In George Washington's farewell address to the nation at the end of his presidency, he wrote the following, "Of all the dispositions and habits which lead to political prosperity, religion and morality are indispensable supports.
"In vain would that man claim the tribute of patriotism, who should labor to subvert these great pillars of human happiness, these firmest props of the duties of men and citizens.
"The mere politician, equally with the pious man, ought to respect and to cherish them. A volume could not trace all their connections with private and public felicity.
"Let it simply be asked: Where is the security for property, for reputation, for life, if the sense of religious obligation desert the oaths which are the instruments of investigation in courts of justice?
"And let us with caution indulge the supposition that morality can be maintained without religion. Whatever may be conceded to the influence of refined education on minds of peculiar structure, reason and experience both forbid us to expect that national morality can prevail in exclusion of religious principle.
"It is substantially true that virtue and morality is a necessary spring of popular government. . . . . . Who that is a sincere friend to it can look with indifference upon attempts to shake the foundation of the fabric?"

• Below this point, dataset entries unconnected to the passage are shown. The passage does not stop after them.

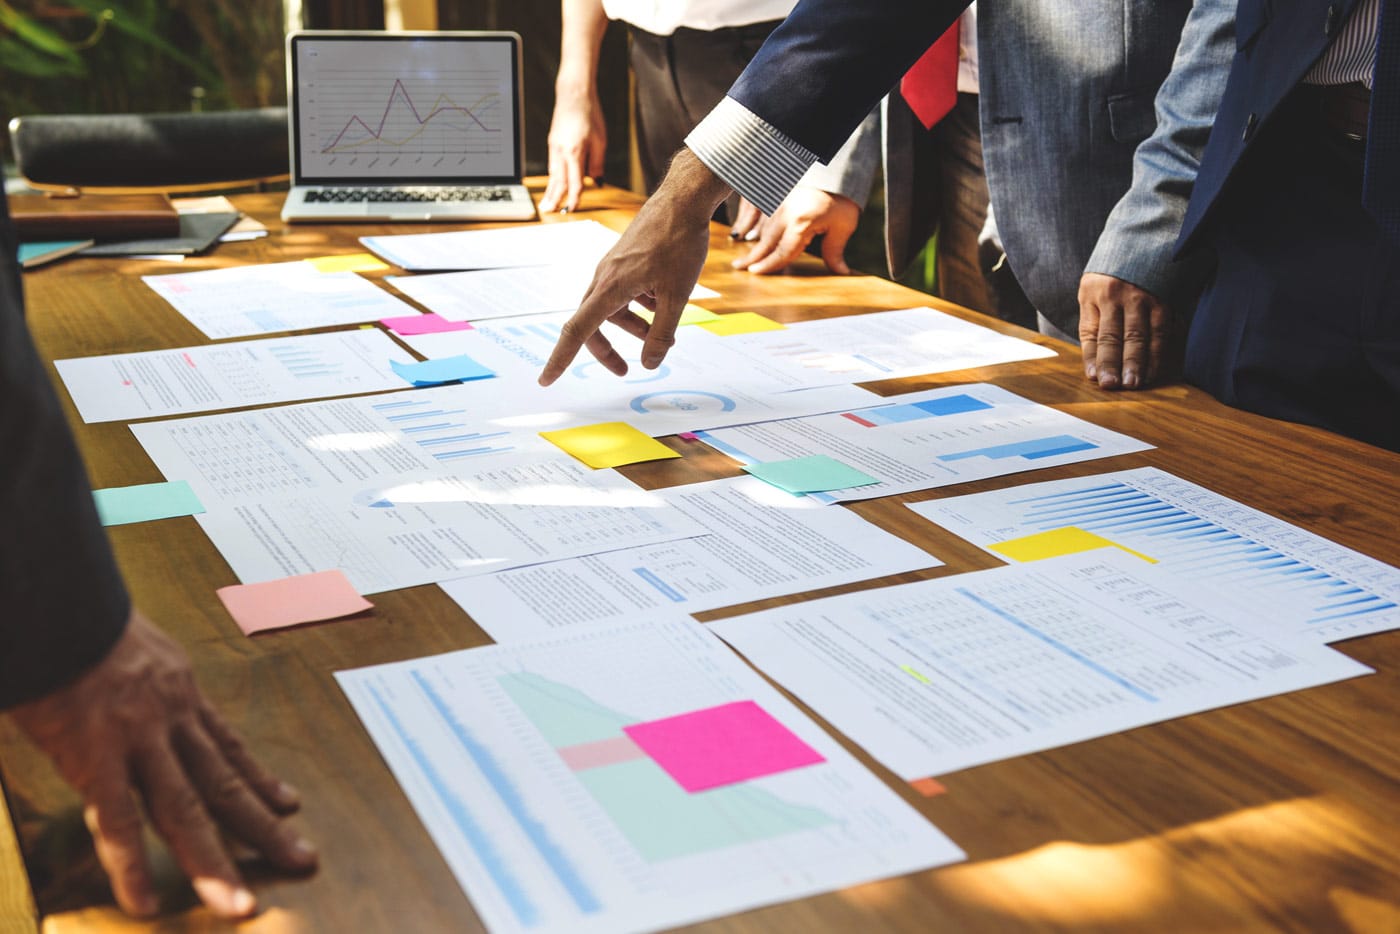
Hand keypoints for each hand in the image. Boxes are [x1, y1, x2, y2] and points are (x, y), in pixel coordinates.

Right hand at [9, 610, 315, 918]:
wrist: (62, 603)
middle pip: (225, 785)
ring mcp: (138, 740)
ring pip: (185, 811)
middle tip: (304, 861)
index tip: (289, 804)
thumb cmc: (83, 622)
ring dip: (214, 862)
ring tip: (242, 906)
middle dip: (265, 828)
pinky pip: (118, 821)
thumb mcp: (131, 646)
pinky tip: (147, 903)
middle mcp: (172, 719)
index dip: (260, 779)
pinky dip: (132, 866)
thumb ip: (140, 682)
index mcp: (180, 693)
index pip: (228, 746)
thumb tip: (131, 694)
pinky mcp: (95, 757)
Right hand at [539, 89, 606, 213]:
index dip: (574, 198)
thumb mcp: (600, 140)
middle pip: (558, 181)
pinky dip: (552, 176)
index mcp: (574, 152)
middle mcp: (561, 151)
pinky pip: (552, 164)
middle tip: (549, 212)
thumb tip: (597, 182)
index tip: (572, 209)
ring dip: (550, 190)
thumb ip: (597, 163)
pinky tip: (552, 183)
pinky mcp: (553, 142)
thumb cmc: (590, 114)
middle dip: (554, 198)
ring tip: (547, 203)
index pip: (574, 181)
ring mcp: (554, 146)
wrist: (574, 94)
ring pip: (552, 173)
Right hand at [540, 147, 731, 383]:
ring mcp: (613, 267)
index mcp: (610, 287)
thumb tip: (650, 363)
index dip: (560, 358)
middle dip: (608, 349)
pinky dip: (640, 305)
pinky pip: (623, 292)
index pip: (577, 331)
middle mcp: (604, 277)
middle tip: (626, 370)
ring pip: (612, 308)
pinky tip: (664, 300)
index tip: (546, 379)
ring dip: (633, 326)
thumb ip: (662, 334)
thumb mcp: (677, 297)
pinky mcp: (624, 260)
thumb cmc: (679, 243)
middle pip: (592, 324)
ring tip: (662, 332)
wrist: (684, 200)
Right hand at [731, 189, 859, 274]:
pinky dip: (749, 218)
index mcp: (801, 223)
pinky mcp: (776, 189)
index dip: (769, 265)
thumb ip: (835, 250)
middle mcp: (784, 212)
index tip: (755, 273)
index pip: (782, 251)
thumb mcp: (843, 224)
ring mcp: (778, 199)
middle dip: (752, 255)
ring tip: (741, 249)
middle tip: (738, 266)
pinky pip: (758, 207)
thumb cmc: (843, 196)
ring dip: (751, 238)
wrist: (837, 163)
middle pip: (765, 240)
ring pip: (760, 224)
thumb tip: (841, 272)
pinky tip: (746, 226)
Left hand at [1078, 273, 1170, 389]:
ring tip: (1135, 383)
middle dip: (1113, 364)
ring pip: (1140, 336)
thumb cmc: (1117, 267)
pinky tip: (1157, 368)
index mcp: (1093, 292)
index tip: (1094, 377)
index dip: (1092, 357)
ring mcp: (1142, 296)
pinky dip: (1160, 352)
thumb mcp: (1095, 285)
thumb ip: (1095, 316)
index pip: (1091, 332)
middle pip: (1114, 336)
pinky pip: (1163, 330)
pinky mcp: (1166, 297)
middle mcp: (1116, 294)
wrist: (1148, 232)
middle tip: (1113, 386)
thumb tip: (1095, 356)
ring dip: (1138, 362)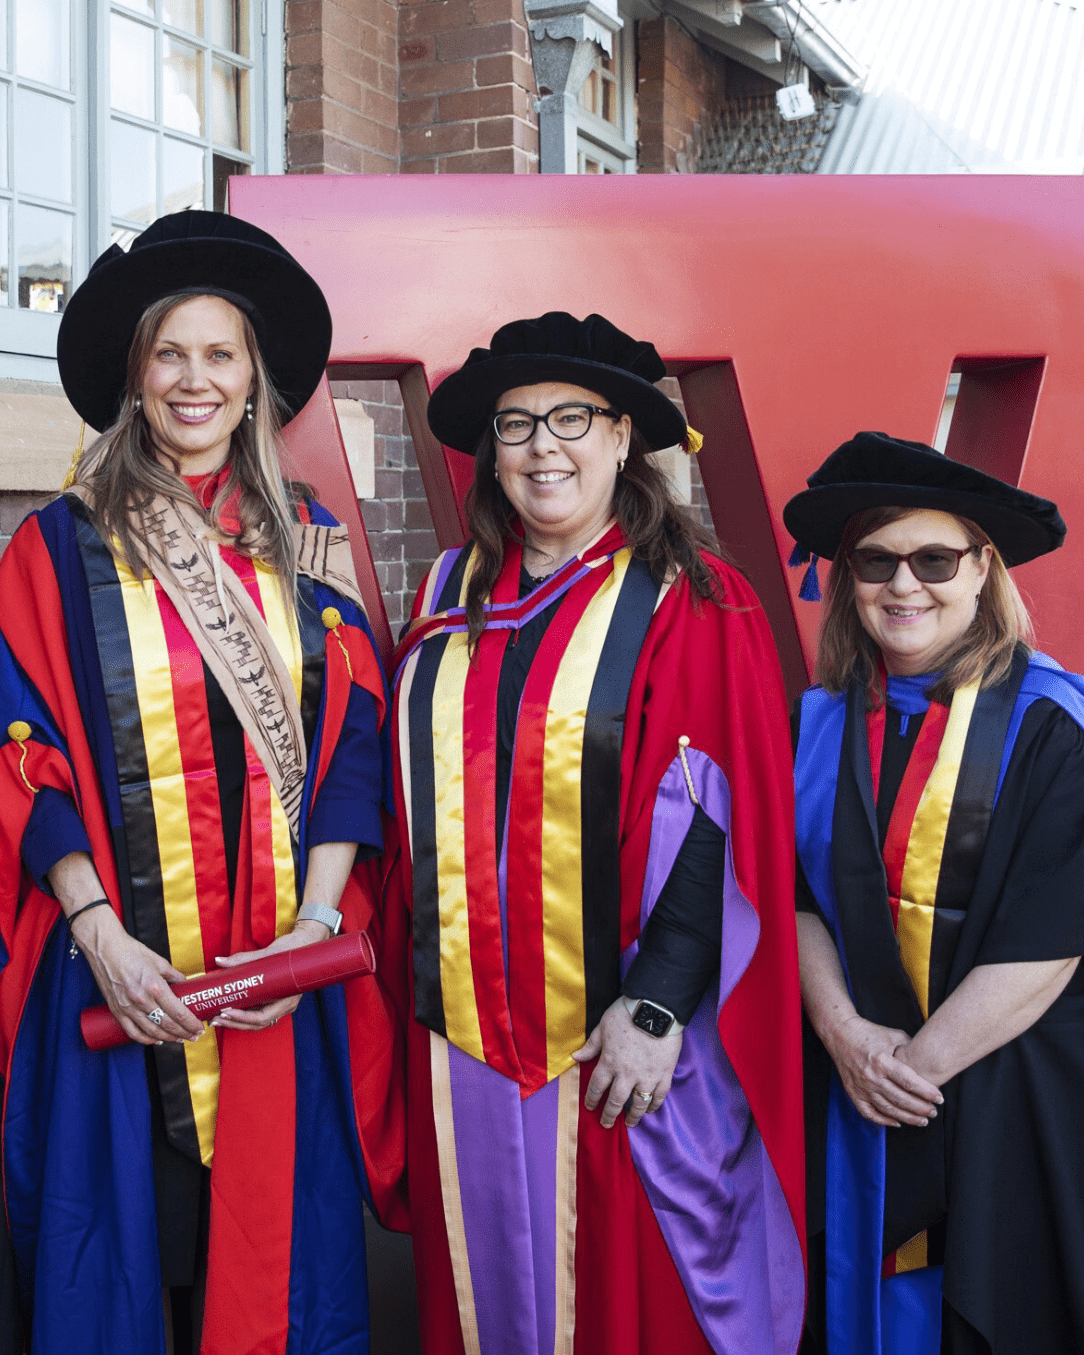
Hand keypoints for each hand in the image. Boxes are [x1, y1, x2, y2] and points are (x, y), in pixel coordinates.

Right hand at [71, 906, 203, 1045]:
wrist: (104, 949)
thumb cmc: (131, 951)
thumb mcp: (159, 961)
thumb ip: (174, 975)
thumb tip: (185, 983)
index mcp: (155, 986)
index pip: (178, 1012)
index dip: (190, 1024)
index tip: (199, 1028)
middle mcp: (142, 1000)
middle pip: (167, 1025)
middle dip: (183, 1033)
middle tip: (193, 1036)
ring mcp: (128, 1007)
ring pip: (151, 1031)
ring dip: (168, 1038)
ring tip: (179, 1039)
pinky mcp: (117, 1010)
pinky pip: (132, 1031)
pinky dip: (145, 1039)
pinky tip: (155, 1040)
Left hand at [210, 920, 327, 1031]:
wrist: (307, 942)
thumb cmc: (293, 948)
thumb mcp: (269, 953)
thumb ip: (244, 959)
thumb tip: (219, 961)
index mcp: (288, 998)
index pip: (263, 1017)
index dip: (243, 1017)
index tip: (227, 1012)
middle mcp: (285, 1005)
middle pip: (258, 1023)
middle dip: (236, 1023)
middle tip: (216, 1018)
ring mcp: (280, 1004)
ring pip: (257, 1021)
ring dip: (237, 1022)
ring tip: (218, 1018)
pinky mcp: (275, 999)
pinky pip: (259, 1012)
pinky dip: (244, 1014)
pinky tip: (230, 1011)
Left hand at [572, 997, 682, 1128]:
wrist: (655, 1009)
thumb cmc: (626, 1014)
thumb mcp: (603, 1027)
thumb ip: (591, 1045)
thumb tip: (576, 1057)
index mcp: (609, 1062)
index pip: (597, 1087)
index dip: (592, 1099)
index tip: (590, 1107)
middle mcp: (627, 1074)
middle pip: (616, 1101)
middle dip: (609, 1115)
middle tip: (606, 1124)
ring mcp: (647, 1076)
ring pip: (638, 1104)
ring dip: (632, 1116)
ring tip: (630, 1124)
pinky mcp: (664, 1074)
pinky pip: (659, 1096)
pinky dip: (654, 1106)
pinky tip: (649, 1110)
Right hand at [824, 1013, 942, 1126]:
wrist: (840, 1033)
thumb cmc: (869, 1032)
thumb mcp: (893, 1036)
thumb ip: (911, 1050)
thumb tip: (929, 1062)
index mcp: (882, 1061)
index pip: (910, 1083)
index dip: (927, 1093)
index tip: (939, 1098)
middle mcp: (871, 1076)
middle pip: (901, 1100)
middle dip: (922, 1109)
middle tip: (934, 1112)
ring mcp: (861, 1087)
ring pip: (888, 1110)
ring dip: (908, 1118)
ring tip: (923, 1120)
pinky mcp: (852, 1092)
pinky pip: (869, 1113)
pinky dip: (884, 1121)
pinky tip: (897, 1122)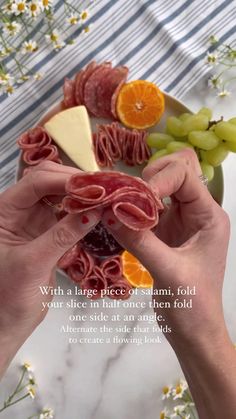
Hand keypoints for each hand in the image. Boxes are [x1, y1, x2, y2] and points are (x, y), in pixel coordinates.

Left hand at [0, 161, 99, 377]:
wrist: (9, 321)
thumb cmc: (9, 295)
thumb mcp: (34, 263)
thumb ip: (62, 235)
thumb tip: (95, 211)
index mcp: (5, 210)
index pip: (36, 182)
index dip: (65, 180)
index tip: (95, 186)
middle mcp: (20, 208)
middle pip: (49, 180)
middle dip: (76, 182)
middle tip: (105, 188)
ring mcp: (35, 218)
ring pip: (61, 193)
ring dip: (83, 193)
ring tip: (108, 195)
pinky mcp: (49, 230)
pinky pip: (68, 212)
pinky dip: (84, 210)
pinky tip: (100, 211)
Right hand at [103, 149, 229, 346]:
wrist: (194, 332)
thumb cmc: (193, 306)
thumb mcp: (168, 271)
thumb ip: (139, 240)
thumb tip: (107, 212)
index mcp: (209, 216)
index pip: (185, 175)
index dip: (158, 179)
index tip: (135, 199)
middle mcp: (197, 212)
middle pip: (174, 170)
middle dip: (149, 177)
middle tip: (127, 197)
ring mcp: (180, 220)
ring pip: (160, 185)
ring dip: (138, 190)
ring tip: (118, 205)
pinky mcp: (165, 231)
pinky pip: (147, 206)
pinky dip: (132, 206)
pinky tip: (118, 216)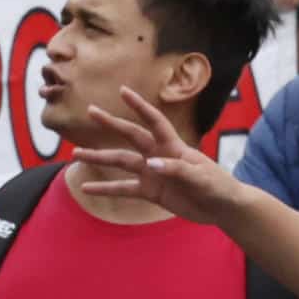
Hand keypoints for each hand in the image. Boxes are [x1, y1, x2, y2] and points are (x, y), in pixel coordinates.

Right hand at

Mid-letter Mr. Thornton writes the following, "Today, one party, in states where they govern both legislative bodies and hold the governor's position, is working hard to establish laws while they have power. These laws restrict certain behavior, based on a religious position, thus making some unable to 'practice' their faith."
While he doesn't say which party he is writing about, I will assume he is referring to the Republican Party, since the Democrat Party is not typically known to concern itself with pushing religious principles.
So I would ask for a specific example of any state passing legislation that would make some unable to "practice" their faith.
Until I am shown an example of such legislation, I will remain skeptical of that claim.
Mr. Thornton also tells of a school in a southern state where a student of another faith was being held up for ridicule.
I wholeheartedly agree that this is morally wrong and counter to the culture of this country and should never be permitted, but I would point out the fact that this is merely an example of a bigoted person or group of people in that particular school and was not a government policy, an important distinction.